- Born: 1993
- Citizenship: United States
- Education: Massachusetts Institute of Technology (BSc) Harvard University (PhD)
- Awards: Morgan Prize (2016) Clay Mathematics Fellow (2020) IAMP Early Career Award (2021) Dubrovin Medal (2022) Rollo Davidson Prize (2022) Packard Fellowship (2022)
- Scientific career
- Institutions: Columbia University (2022) Stanford University (2025)
- Thesis: Asymptotic Phenomena in the Six-Vertex Model
- Doctoral advisor: Alexei Borodin

= Amol Aggarwal =

American mathematician and mathematical physicist

Amol Aggarwal (born 1993) is an American mathematician and mathematical physicist. His research links combinatorics and probability theory to statistical mechanics. He studies random matrices, examines Gibbs measures for random tessellations, and serves as a professor of mathematics at Stanford University.

==Education and career==
Aggarwal graduated from the Massachusetts Institute of Technology in 2015. He completed a Ph.D. at Harvard University in 2020. Alexei Borodin supervised his doctoral dissertation. The title was Asymptotic Phenomena in the Six-Vertex Model.

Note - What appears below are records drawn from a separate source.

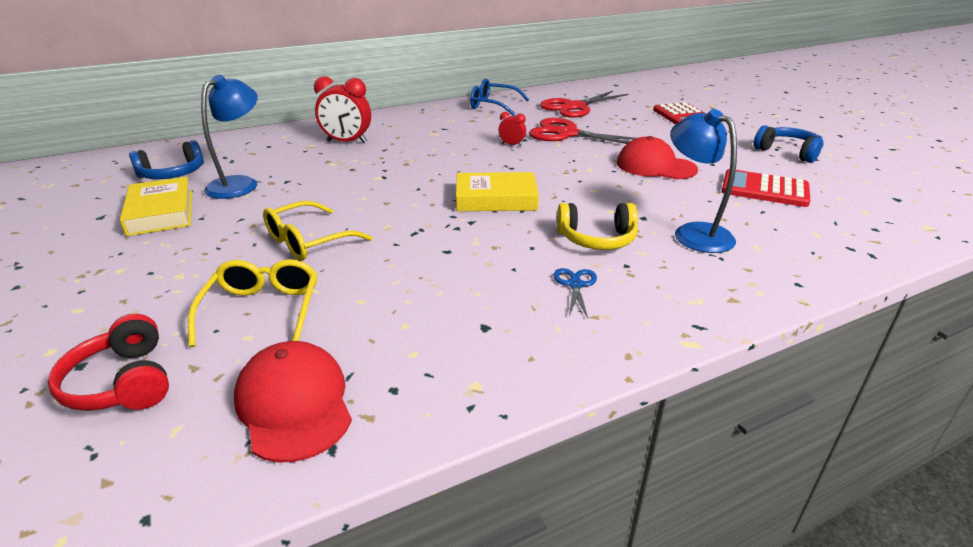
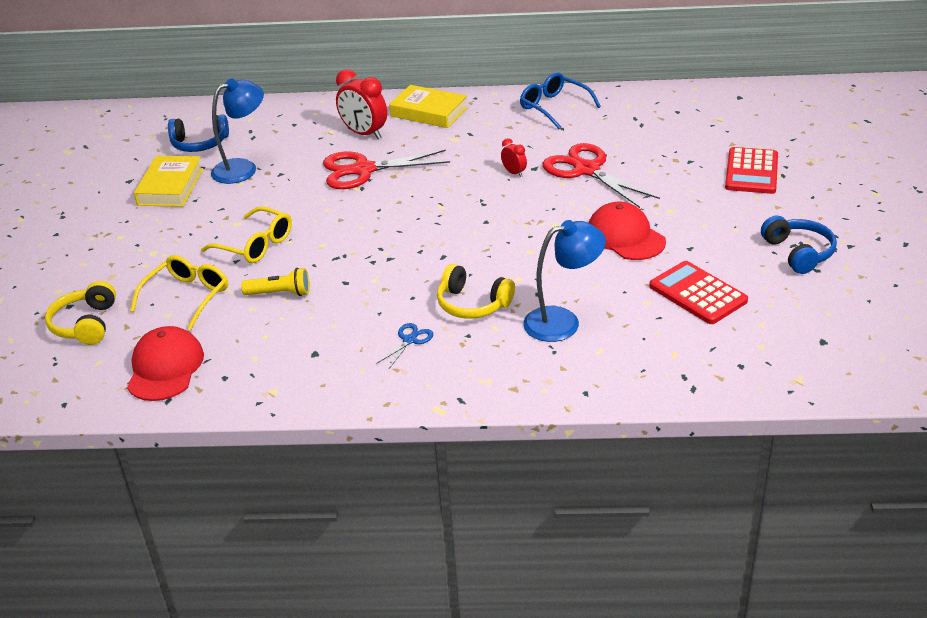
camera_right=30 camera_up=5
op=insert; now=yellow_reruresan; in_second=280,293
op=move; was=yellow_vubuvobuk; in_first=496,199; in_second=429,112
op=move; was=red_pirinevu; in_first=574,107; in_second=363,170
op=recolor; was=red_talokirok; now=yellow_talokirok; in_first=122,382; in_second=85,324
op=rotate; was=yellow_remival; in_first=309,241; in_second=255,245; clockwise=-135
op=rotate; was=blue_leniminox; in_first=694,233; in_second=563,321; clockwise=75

He joined the Columbia University mathematics department in 2020. He started as an assistant professor. The university awarded him tenure in 2022. He became an associate professor. He joined Stanford University in 2025. He now holds a full professor position.

==Recognition==
Aggarwal attended Saratoga High School in California. He became a finalist in the Intel Science Talent Search in 2011. His project dealt with discrete geometry. It improved an upper bound by Zoltán Füredi. Paul Erdős and Leo Moser posed the question in 1959. He published the results in 2015. Officials named minor planet 27072 Aggarwal after him. He received the Morgan Prize in 2016.

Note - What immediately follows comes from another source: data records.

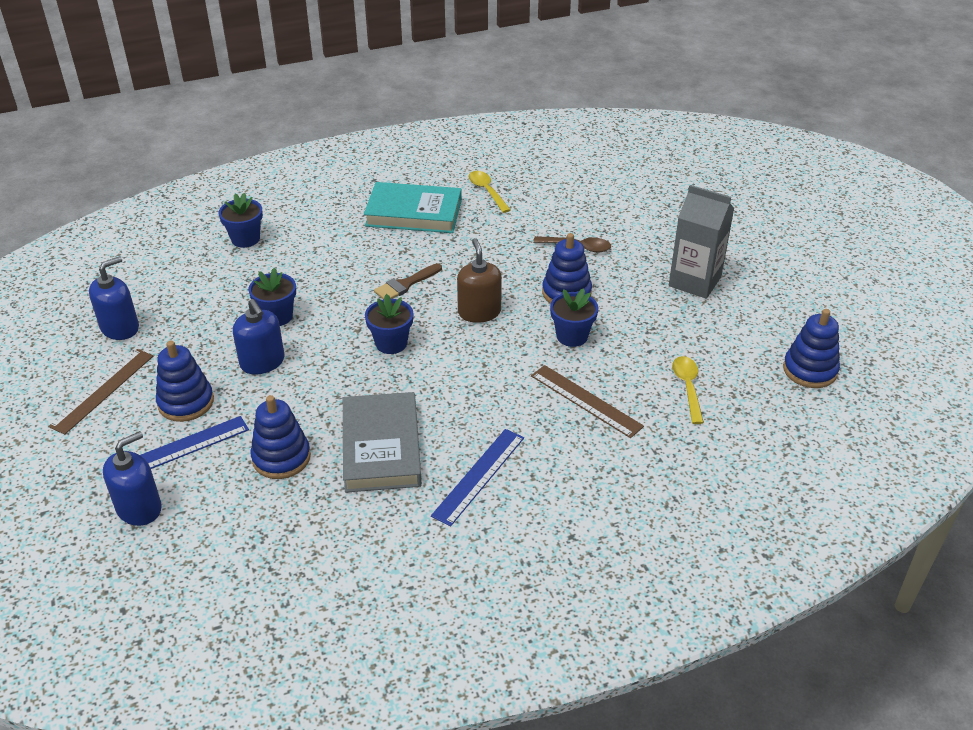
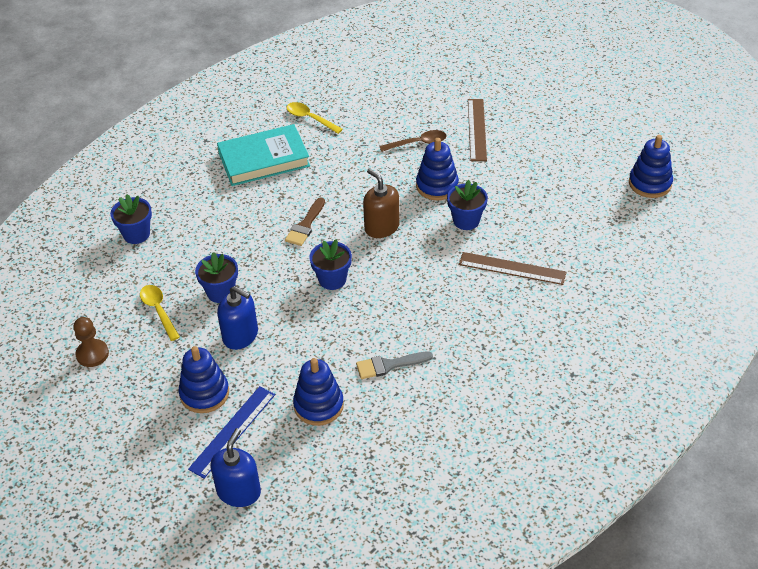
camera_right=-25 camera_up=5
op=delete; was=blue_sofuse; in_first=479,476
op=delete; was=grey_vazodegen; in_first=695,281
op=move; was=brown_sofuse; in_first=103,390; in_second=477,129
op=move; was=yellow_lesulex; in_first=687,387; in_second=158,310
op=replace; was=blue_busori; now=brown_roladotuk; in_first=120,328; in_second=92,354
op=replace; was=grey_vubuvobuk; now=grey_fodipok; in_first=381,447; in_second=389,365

Aggarwal received a Clay Mathematics Fellowship in 2020. He won the IAMP Early Career Award in 2021, and gained the Dubrovin Medal in 2022. The award came for contributions to integrable probability and random matrix theory. He also won the Rollo Davidson Prize in 2022. The Packard Fellowship came to him in 2022, providing support over five years. He serves as an invited speaker at the 2026 International Congress of Mathematicians.

==Personal life==
Aggarwal was born in 1993. Alok Aggarwal is his father. Alok works as a theoretical computer scientist and entrepreneur. Sangeeta Aggarwal is his mother. She works as a hematologist and oncologist. His parents immigrated from India.